Prospective case-control study (2016-2020). Echocardiography, whole blood thromboelastography (TEG), and thrombin generation testing (TGT) were performed. Hypercoagulability was defined for TEG as shortened reaction time (R), shortened kinetics (K), increased angle, or increased maximal amplitude and for TGT as decreased lag time, decreased time to peak, increased peak, or increased endogenous thrombin potential (ETP). If ≥ 1 parameter showed significant hypercoagulability compared with healthy cats, and no parameter showed significant hypocoagulability, the patient was considered hypercoagulable. The opposite criteria defined hypocoagulability.

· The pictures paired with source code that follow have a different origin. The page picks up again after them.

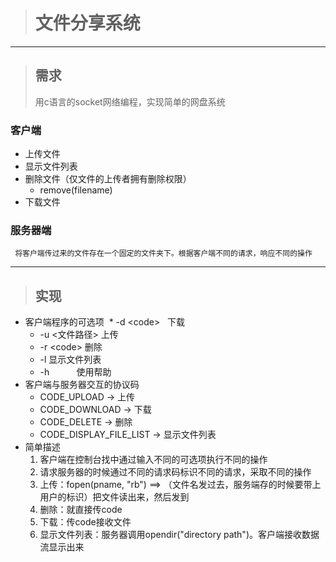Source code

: > # 文件分享系统

-----

> ## 需求
> 用c语言的socket网络编程，实现简单的网盘系统

### 客户端
* 上传文件
* 显示文件列表
* 删除文件（仅文件的上传者拥有删除权限）
  * remove(filename)
* 下载文件

### 服务器端
     将客户端传过来的文件存在一个固定的文件夹下。根据客户端不同的请求，响应不同的操作

-----

> ## 实现

* 客户端程序的可选项
  * -d <code\>    下载 
  * -u <文件路径\> 上传
  * -r <code\>    删除
  * -l           显示文件列表
  * -h           使用帮助
* 客户端与服务器交互的协议码
  * CODE_UPLOAD -> 上传
  * CODE_DOWNLOAD -> 下载
  * CODE_DELETE -> 删除
  * CODE_DISPLAY_FILE_LIST -> 显示文件列表
* 简单描述
  1. 客户端在控制台找中通过输入不同的可选项执行不同的操作
  2. 请求服务器的时候通过不同的请求码标识不同的请求，采取不同的操作
  3. 上传：fopen(pname, "rb") ==> （文件名发过去，服务端存的时候要带上用户的标识）把文件读出来，然后发到
  4. 删除：就直接传code
  5. 下载：传code接收文件
  6. 显示文件列表：服务器调用opendir("directory path")。客户端接收数据流显示出来


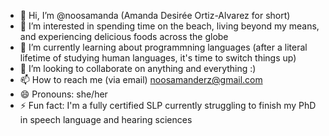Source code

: - 👋 Hi, I’m @noosamanda (Amanda Desirée Ortiz-Alvarez for short)
- 👀 I’m interested in spending time on the beach, living beyond my means, and experiencing delicious foods across the globe  
- 🌱 I’m currently learning about programmning languages (after a literal lifetime of studying human languages, it's time to switch things up)
- 💞️ I’m looking to collaborate on anything and everything :)
- 📫 How to reach me (via email) noosamanderz@gmail.com
- 😄 Pronouns: she/her
- ⚡ Fun fact: I'm a fully certified SLP currently struggling to finish my PhD in speech language and hearing sciences 
<!---
noosamanda/noosamanda is a ✨ special ✨ repository because its `README.md` (this file) appears on your GitHub profile.
You can click the Preview link to take a look at your changes.
--->
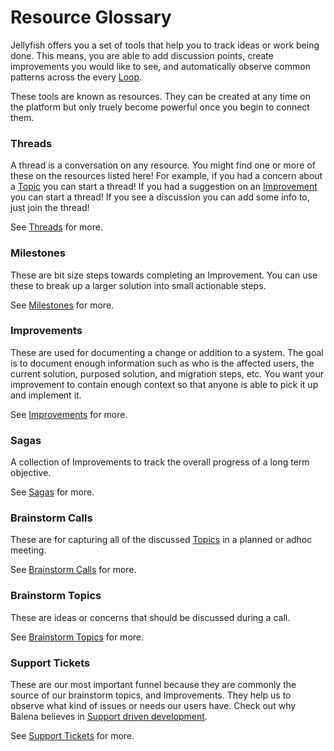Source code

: # Resource Glossary

Jellyfish offers you a set of tools that help you to track ideas or work being done. This means, you are able to add discussion points, create improvements you would like to see, and automatically observe common patterns across the every [Loop](../#loops).

These tools are known as resources. They can be created at any time on the platform but only truely become powerful once you begin to connect them.

### Threads 

A thread is a conversation on any resource. You might find one or more of these on the resources listed here! For example, if you had a concern about a [Topic](#brainstorm-topics) you can start a thread! If you had a suggestion on an [Improvement](#improvements) you can start a thread! If you see a discussion you can add some info to, just join the thread!

See [Threads](./threads) for more.

### Milestones 

These are bit size steps towards completing an Improvement. You can use these to break up a larger solution into small actionable steps.

See [Milestones](./milestones) for more.

### Improvements

These are used for documenting a change or addition to a system. The goal is to document enough information such as who is the affected users, the current solution, purposed solution, and migration steps, etc. You want your improvement to contain enough context so that anyone is able to pick it up and implement it.

See [Improvements](./improvements) for more.

### Sagas 

A collection of Improvements to track the overall progress of a long term objective.

See [Sagas](./sagas) for more.

### Brainstorm Calls 

These are for capturing all of the discussed [Topics](#brainstorm-topics) in a planned or adhoc meeting.

See [Brainstorm Calls](./brainstorm-calls) for more.

### Brainstorm Topics 

These are ideas or concerns that should be discussed during a call.

See [Brainstorm Topics](./brainstorm-topics) for more.

### Support Tickets 

These are our most important funnel because they are commonly the source of our brainstorm topics, and Improvements. They help us to observe what kind of issues or needs our users have. Check out why Balena believes in [Support driven development](https://www.balena.io/blog/the-unreasonable-effectiveness-of-algorithms-in-boosting-team-happiness/).

See [Support Tickets](./support-tickets) for more.
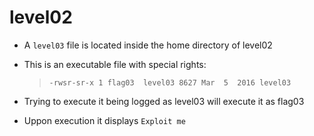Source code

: # level02

- A `level03` file is located inside the home directory of level02

- This is an executable file with special rights:
	>`-rwsr-sr-x 1 flag03  level03 8627 Mar  5  2016 level03`

- Trying to execute it being logged as level03 will execute it as flag03

- Uppon execution it displays `Exploit me`
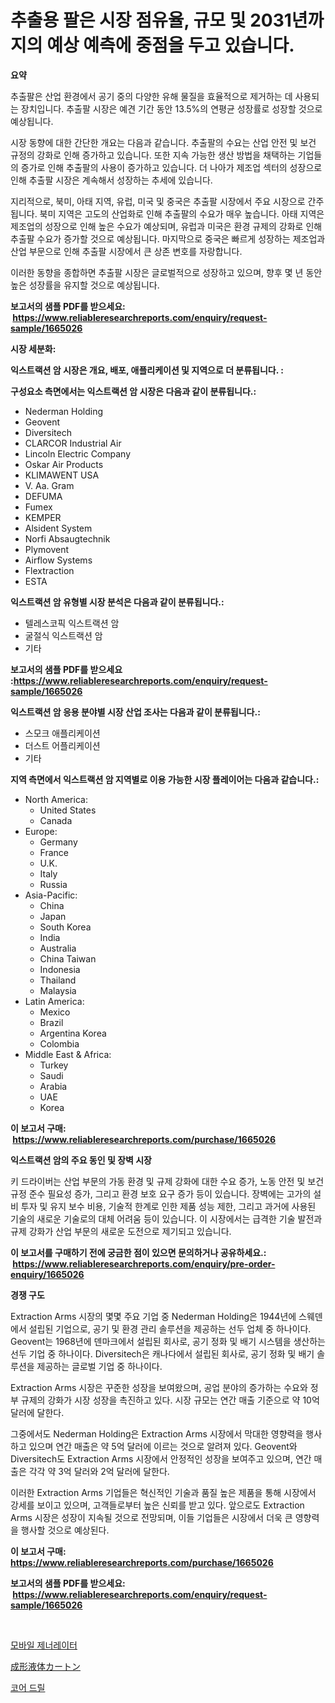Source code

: <p><h1>추출용 팔은 시장 점유율, 규모 및 2031년까지의 예상 예측에 중점을 두고 있습니다.</h1></p><p><strong>요약</strong></p>
<p><p>추출팔은 산업 환경에서 공기 중의 다양한 유해 물질을 효율적으로 제거하는 데 사용되는 장치입니다. 추출팔 시장은 예견 기간 동안 13.5%의 연평균 성장률로 성장할 것으로 예상됩니다.</p><p>시장 동향에 대한 간단한 개요는 다음과 같습니다. 추출팔의 수요는 산업 안전 및 보건 규정의 강화로 인해 증가하고 있습니다. 또한 지속 가능한 생산 방법을 채택하는 기업들의 증가로 인해 추출팔의 사용이 증가하고 있습니다. 더 나아가 제조업 섹터의 성장으로 인해 추출팔 시장은 계속해서 성장하는 추세에 있습니다.</p><p>지리적으로, 북미, 아태 지역, 유럽, 미국 및 중국은 추출팔 시장에서 주요 시장으로 간주됩니다. 북미 지역은 고도의 산업화로 인해 추출팔의 수요가 매우 높습니다. 아태 지역은 제조업의 성장으로 인해 높은 수요가 예상되며, 유럽과 미국은 환경 규제의 강화로 인해 추출팔 수요가 증가할 것으로 예상됩니다. 마지막으로 중국은 빠르게 성장하는 제조업과 산업 부문으로 인해 추출팔 시장에서 큰 상존 변호를 자랑합니다.</p><p>이러한 동향을 종합하면 추출팔 시장은 글로벌적으로 성장하고 있으며, 향후 몇 년 동안 높은 성장률을 유지할 것으로 예상됩니다.</p></p>
<p><strong>보고서의 샘플 PDF를 받으세요: &nbsp;<a href="https://www.reliableresearchreports.com/enquiry/request-sample/1665026">https://www.reliableresearchreports.com/enquiry/request-sample/1665026</a></strong></p>
<p><strong>시장 세분화:</strong></p>
<p><strong> 익스트랙션 암 시장은 개요, 배포, 애플리케이션 및 지역으로 더 분류됩니다. :</strong></p>
<p><strong>구성요소 측면에서는 익스트랙션 암 시장은 다음과 같이 분류됩니다.:</strong></p>
<p><ul><li>Nederman Holding</li><li>Geovent</li><li>Diversitech</li><li>CLARCOR Industrial Air</li><li>Lincoln Electric Company</li><li>Oskar Air Products</li><li>KLIMAWENT USA</li><li>V. Aa. Gram</li><li>DEFUMA</li><li>Fumex</li><li>KEMPER</li><li>Alsident System</li><li>Norfi Absaugtechnik</li><li>Plymovent</li><li>Airflow Systems</li><li>Flextraction</li><li>ESTA</li></ul></p>
<p><strong> 익스트랙션 암 유형별 시장 분석은 다음과 같이 분류됩니다.:</strong></p>
<p><ul><li>텔레스코픽 익스트랙션 암</li><li>굴절식 익스트랙션 암</li><li>기타</li></ul></p>
<p><strong>보고서의 샘플 PDF를 받으세요 :<a href="https://www.reliableresearchreports.com/enquiry/request-sample/1665026">https://www.reliableresearchreports.com/enquiry/request-sample/1665026</a></strong></p>
<p><strong> 익스트랙션 암 응용 분야별 시장 산업 조사는 다음과 같이 분류됩니다.:</strong></p>
<p><ul><li>스모크 애플리케이션</li><li>더스트 어플리케이션</li><li>기타</li></ul></p>
<p><strong>지역 측면에서 익스트랙션 암 지역별로 이용 가능한 시장 플레이어는 다음과 같습니다.:</strong></p>
<p><ul>
    <li>
        North America:
        <ul>
            <li>United States</li>
            <li>Canada</li>
        </ul>
    </li>
    <li>
        Europe:
        <ul>
            <li>Germany</li>
            <li>France</li>
            <li>U.K.</li>
            <li>Italy</li>
            <li>Russia</li>
        </ul>
    </li>
    <li>
        Asia-Pacific:
        <ul>
            <li>China</li>
            <li>Japan</li>
            <li>South Korea</li>
            <li>India</li>
            <li>Australia</li>
            <li>China Taiwan</li>
            <li>Indonesia</li>
            <li>Thailand</li>
            <li>Malaysia</li>
        </ul>
    </li>
    <li>
        Latin America:
        <ul>
            <li>Mexico</li>
            <li>Brazil</li>
            <li>Argentina Korea</li>
            <li>Colombia</li>
        </ul>
    </li>
    <li>
        Middle East & Africa:
        <ul>
            <li>Turkey</li>
            <li>Saudi</li>
            <li>Arabia</li>
            <li>UAE</li>
            <li>Korea</li>
        </ul>
    </li>
    </ul></p>
<p><strong>이 보고서 구매: &nbsp;<a href="https://www.reliableresearchreports.com/purchase/1665026">https://www.reliableresearchreports.com/purchase/1665026</a></strong></p>
<p><strong>익스트랙션 암의 주요 동인 및 장벽 시장</strong></p>
<p><p>키 드라이버는 산업 부문의 가동 환경 및 규제 강화에 대한 수요 증가, 노동 안전 및 보건 규정 준수 필요성 증가, 그리고 환경 보호 요구 증가 등이 있습니다. 장벽에는 고가의 설비 투자 및 유지 보수 비용, 기술적 한계로 인한 제품 성능 제한, 그리고 과거에 사용된 기술의 새로운 기술로의 대체 어려움 등이 있습니다. 이 시장에서는 급격한 기술 발전과 규제 강화가 산업 부문의 새로운 도전으로 제기되고 있습니다.</p></p>
<p><strong>이 보고서를 구매하기 전에 궁금한 점이 있으면 문의하거나 공유하세요.: &nbsp;<a href="https://www.reliableresearchreports.com/enquiry/pre-order-enquiry/1665026">https://www.reliableresearchreports.com/enquiry/pre-order-enquiry/1665026</a></strong></p>
<p><strong>경쟁 구도</strong></p>
<p><p>Extraction Arms 시장의 몇몇 주요 기업 중 Nederman Holding은 1944년에 스웨덴에서 설립된 기업으로, 공기 및 환경 관리 솔루션을 제공하는 선두 업체 중 하나이다. Geovent는 1968년에 덴마크에서 설립된 회사로, 공기 정화 및 배기 시스템을 생산하는 선두 기업 중 하나이다. Diversitech은 캐나다에서 설립된 회사로, 공기 정화 및 배기 솔루션을 제공하는 글로벌 기업 중 하나이다.</p><p>Extraction Arms 시장은 꾸준한 성장을 보여왔으며, 공업 분야의 증가하는 수요와 정부 규제의 강화가 시장 성장을 촉진하고 있다. 시장 규모는 연간 매출 기준으로 약 10억 달러에 달한다.</p><p>그중에서도 Nederman Holding은 Extraction Arms 시장에서 막대한 영향력을 행사하고 있으며 연간 매출은 약 5억 달러에 이르는 것으로 알려져 있다. Geovent와 Diversitech도 Extraction Arms 시장에서 안정적인 성장을 보여주고 있으며, 연간 매출은 각각 약 3억 달러와 2억 달러에 달한다.</p><p>이러한 Extraction Arms 기업들은 혁신적인 기술과 품질 높은 제품을 통해 시장에서 강세를 보이고 있으며, 고객들로부터 높은 신뢰를 받고 있다. 앞으로도 Extraction Arms 시장은 성장이 지속될 것으로 전망되며, 이들 기업들은 시장에서 더욱 큰 영향력을 행사할 것으로 예상된다.</p></p>
<p><strong>이 보고서 구매: &nbsp; <a href="https://www.reliableresearchreports.com/purchase/1665026">https://www.reliableresearchreports.com/purchase/1665026</a></strong></p>
<p><strong>보고서의 샘플 PDF를 받으세요: &nbsp;<a href="https://www.reliableresearchreports.com/enquiry/request-sample/1665026">https://www.reliableresearchreports.com/enquiry/request-sample/1665026</a></strong><strong></strong></p>
<p>&nbsp;</p>
<p><p><a href="https://medium.com/@thadnader1941/quot-%EB%AA%A8%EB%B0%94%EC%9D%BC-%EB%B0%9C%EC%A0%84%EA%B8%B0-%EC%8B%9C%EC%9E%A5-%EB%B3%B4%EA%B3%A0%EC%84%9C%EB%8A%94-%EC%9D%B4-%EC%8B%9C%EC%9E%A5%EC%9D%98-%EC%B5%9C%EC%8B%A0-%ED%8A%B8%EB%A0%8C%EB%93%9C%EC%99%80-%EC%84%B1%EC%9E%A5-%EA%B8%B0%ED%9A%8C%EB%A5%BC-%EB%B3%B4%EC%97%AC%EC%A4%8D%EB%8B%88%EB%8B%A4-quot-cf91ddb9e1f9">모바일 제너레이터</a></p><p><a href="https://medium.com/@karinaokon69/%E5%BD%A2%E7%8A%B6%E3%81%95%E3%82%8C%E3%81%9F%E6%B6%B2%E4%BD%93%E3%82%AB%E3%83%BC%E3%83%88%E3%83%B3%E5%B8%82%E5%A0%B4-%E5%B8%82%E5%A0%B4cagr-%E5%B8%82%E5%A0%B4%E3%83%88%E3%83%AC%E3%83%B3%E3%83%89-%E6%88%90%E9%95%B7%E6%88%A6%E7%95%A5%E3%81%AB%E5%AF%BE%E3%81%99%E3%82%8Binsights-9da3a71d6f09">成形液体カートン</a></p><p><a href="https://medium.com/@margrethowe2016/%EC%BD%94%EC%96%B4-%EB%93%9C%EB%A6%B4-%EC%8B%9C%EC%9E%A5-%EA%B7%9C%EB%AA%A8-%EC%8B%9C%EC%9E%A5-%EC%A0%84%EB%A7%9D-%EB%B0%8F-%EC%8B%9C%EC%9E%A5-%EC%98%88%EC%B8%A1-2024%EB%85%84%EB%B6%80%ED%84%B0-2031%EB%85%84%EA%B9%8C%EC%A7%80-c7199f2c70f4">코어 드릴</a></p></p>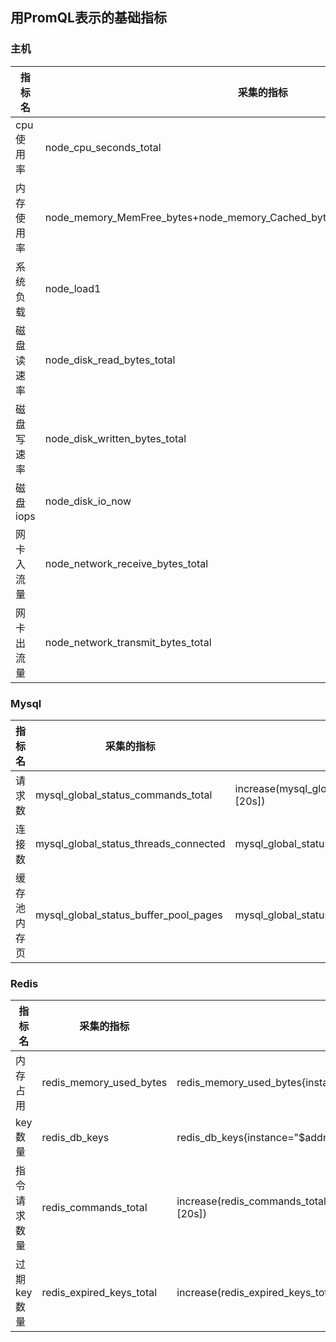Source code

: ## 用PromQL表示的基础指标
### 主机
| 指标名 | 采集的指标 | promQL表达式 |
| ---- | ---- | ---- |
| cpu使用率 | node_cpu_seconds_total | 100-(avg by (instance) (rate(node_cpu_seconds_total{instance="$address",mode="idle"}[20s]))*100) |
| 内存使用率 | node_memory_MemFree_bytes+node_memory_Cached_bytes+node_memory_Buffers_bytes | 100-((node_memory_MemFree_bytes{instance="$address"}+node_memory_Cached_bytes{instance="$address"}+node_memory_Buffers_bytes{instance="$address"})/node_memory_MemTotal_bytes)*100 |
| 系统负载 | node_load1 | node_load1{instance="$address"} |
| 磁盘读速率 | node_disk_read_bytes_total | irate(node_disk_read_bytes_total{instance="$address",device="$device"}[20s]) |
| 磁盘写速率 | node_disk_written_bytes_total | irate(node_disk_written_bytes_total{instance="$address",device="$device"}[20s]) |
| 磁盘iops | node_disk_io_now | node_disk_io_now{instance="$address",device="$device"} |
| 网卡入流量 | node_network_receive_bytes_total | irate(node_network_receive_bytes_total{instance="$address",device="$device"}[20s]) |
| 网卡出流量 | node_network_transmit_bytes_total | irate(node_network_transmit_bytes_total{instance="$address",device="$device"}[20s]) |

### Mysql
| 指标名 | 采集的指标 | promQL表达式 |
| ---- | ---- | ---- |
| 请求数 | mysql_global_status_commands_total | increase(mysql_global_status_commands_total{instance="$address",command=~"select&#124;insert&#124;update&#124;delete"}[20s]) |
| 连接数 | mysql_global_status_threads_connected | mysql_global_status_threads_connected{instance="$address"} |
| 缓存池内存页 | mysql_global_status_buffer_pool_pages | mysql_global_status_buffer_pool_pages{instance="$address",state=~"old&#124;misc&#124;free&#124;data"} |

### Redis
| 指标名 | 采集的指标 | promQL表达式 |
| ---- | ---- | ---- |
| 内存占用 | redis_memory_used_bytes | redis_memory_used_bytes{instance="$address"} |
| key数量 | redis_db_keys | redis_db_keys{instance="$address"} |
| 指令请求数量 | redis_commands_total | increase(redis_commands_total{instance="$address",cmd=~"get&#124;setex&#124;config&#124;auth&#124;keys"}[20s]) |
| 过期key数量 | redis_expired_keys_total | increase(redis_expired_keys_total{instance="$address"}[20s]) |

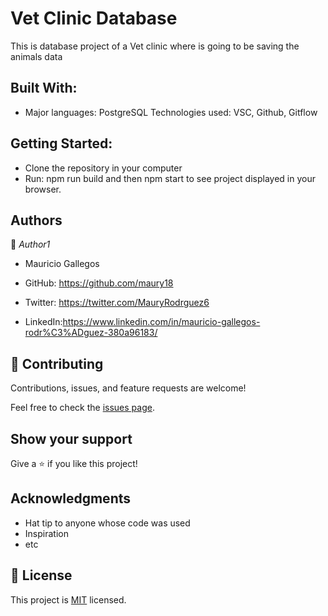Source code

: # Vet Clinic Database
This is database project of a Vet clinic where is going to be saving the animals data

## Built With:

- Major languages: PostgreSQL Technologies used: VSC, Github, Gitflow

## Getting Started:
- Clone the repository in your computer
- Run: npm run build and then npm start to see project displayed in your browser.

## Authors

👤 *Author1*

- Mauricio Gallegos

- GitHub: https://github.com/maury18
- Twitter: https://twitter.com/MauryRodrguez6
- LinkedIn:https://www.linkedin.com/in/mauricio-gallegos-rodr%C3%ADguez-380a96183/


## 🤝 Contributing

Contributions, issues, and feature requests are welcome!

Feel free to check the [issues page](../../issues/).

## Show your support

Give a ⭐ if you like this project!

## Acknowledgments

- Hat tip to anyone whose code was used
- Inspiration
- etc

## 📝 License

This project is [MIT](./LICENSE.md) licensed.
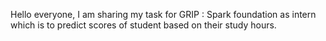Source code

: 
Hello everyone, I am sharing my task for GRIP : Spark foundation  as intern which is to predict scores of student based on their study hours.
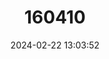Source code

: ---
title: "160410"
category: "Oxylides faunus"
draft: false
date: 2024-02-22 13:03:52
languages:
  English: ["Common False Head"]
---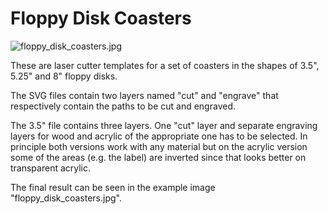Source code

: Floppy Disk Coasters
====================

![floppy_disk_coasters.jpg](https://gitlab.com/tickelton/things/raw/master/floppy_disk_coasters/floppy_disk_coasters.jpg)

These are laser cutter templates for a set of coasters in the shapes of
3.5", 5.25" and 8" floppy disks.

The SVG files contain two layers named "cut" and "engrave" that respectively
contain the paths to be cut and engraved.

The 3.5" file contains three layers. One "cut" layer and separate engraving
layers for wood and acrylic of the appropriate one has to be selected.
In principle both versions work with any material but on the acrylic version
some of the areas (e.g. the label) are inverted since that looks better
on transparent acrylic.

The final result can be seen in the example image "floppy_disk_coasters.jpg".
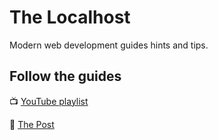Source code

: # The Localhost

Modern web development guides hints and tips.

## Follow the guides

📺 [YouTube playlist]

📖 [The Post]

<!-- Links -->

[youtube playlist]: https://www.youtube.com/playlist?list=PLGi_uHe_v04DRZ58L_0O5cilalymkC7On
[the post]: https://thelocalhost.blog/2019/10/31/build-an-mdx-blog/
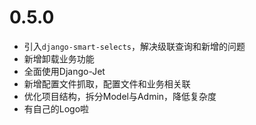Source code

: # 0.5.0

- 引入`django-smart-selects`，解决级联查询和新增的问题
- 新增卸载业务功能
- 全面使用Django-Jet
- 新增配置文件抓取，配置文件和业务相关联
- 优化项目结构，拆分Model与Admin，降低复杂度
- 有自己的Logo啦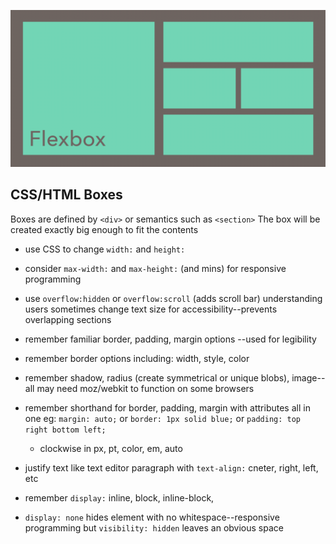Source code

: ![flexbox pic](images/floatbox.png)

## CSS/HTML Boxes

Boxes are defined by `<div>` or semantics such as `<section>` The box will be created exactly big enough to fit the contents

+ use CSS to change `width:` and `height:`

+ consider `max-width:` and `max-height:` (and mins) for responsive programming

+ use `overflow:hidden` or `overflow:scroll` (adds scroll bar) understanding users sometimes change text size for accessibility--prevents overlapping sections

+ remember familiar border, padding, margin options --used for legibility

+ remember border options including: width, style, color

+ remember shadow, radius (create symmetrical or unique blobs), image--all may need moz/webkit to function on some browsers

+ remember shorthand for border, padding, margin with attributes all in one eg: `margin: auto;` or `border: 1px solid blue;` or `padding: top right bottom left;` 
    + clockwise in px, pt, color, em, auto

+ justify text like text editor paragraph  with `text-align:` cneter, right, left, etc

+ remember `display:` inline, block, inline-block, 

+ `display: none` hides element with no whitespace--responsive programming but `visibility: hidden` leaves an obvious space

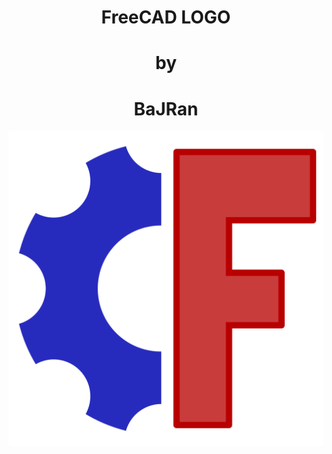 <!-- Begin README -->

<h1 align="center">FreeCAD LOGO</h1>
<h1 align="center">by</h1>
<h1 align="center">BaJRan</h1>
<p align="center">
    <img src=
    "Inkscape_export_SVG\FreeCAD LOGO V4_CL_BlkBackground_WthKontur_EXPORT.svg" />
    </br>
    </br>
</p>
</br>
</br>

Hypocoagulability was detected for cats with CM + ATE compared with both cats with CM and healthy cats, characterized by significantly prolonged R and K on TEG as well as significantly increased time-to-peak and decreased peak and ETP on TGT. Additionally, some thrombocytopenia was considered likely in cats with CM + ATE, but could not be fully evaluated because of a high prevalence of concurrent platelet aggregation.
A systemic hypocoagulable state was detected in cats with CM with concurrent ATE. Similar hemostatic paradoxes in human patients with thrombosis have been suggested to be related to platelet exhaustion, local endocardial hypercoagulability, or alterations in regulatory proteins.
动脉血栓栓塞(ATE)是猫心肌病(CM)已知的一种并发症。高凝状态被认为是一个诱发因素。
评估整体止血试验在评估并发ATE的CM猫(CM + ATE)全身止血状态中的适用性。
6只患有CM + ATE的猫、11只患有CM的猫和13只健康猫。
前瞻性病例对照研究(2016 - 2020年)。进行了超声心动图、全血血栓弹力图(TEG)和凝血酶生成试验(TGT)。TEG将高凝状态定义为反应时间(R)缩短、动力学(K)缩短、角度增加或最大振幅增加,TGT将高凝状态定义为滞后时间缩短、达到峰值时间缩短、峰值增加或内源性凝血酶潜力(ETP)增加。如果与健康猫相比,≥1个参数显示出显著的高凝状态,且没有参数显示出显著的低凝状态,则该患者被认为具有高凝性。相反的标准定义为低凝性。
与患有CM的猫和健康猫相比,患有CM + ATE的猫检测到低凝状态,其特征是TEG上的R和K显著延长,以及TGT上的达到峰值时间显著增加、峰值和ETP降低。此外,患有CM + ATE的猫可能存在一些血小板减少,但由于并发血小板聚集的发生率较高,无法进行全面评估。
在并发ATE的CM猫中检测到全身低凝状态。人类血栓形成患者中类似的止血矛盾现象被认为与血小板耗竭、局部心内膜高凝状态或调节蛋白改变有关。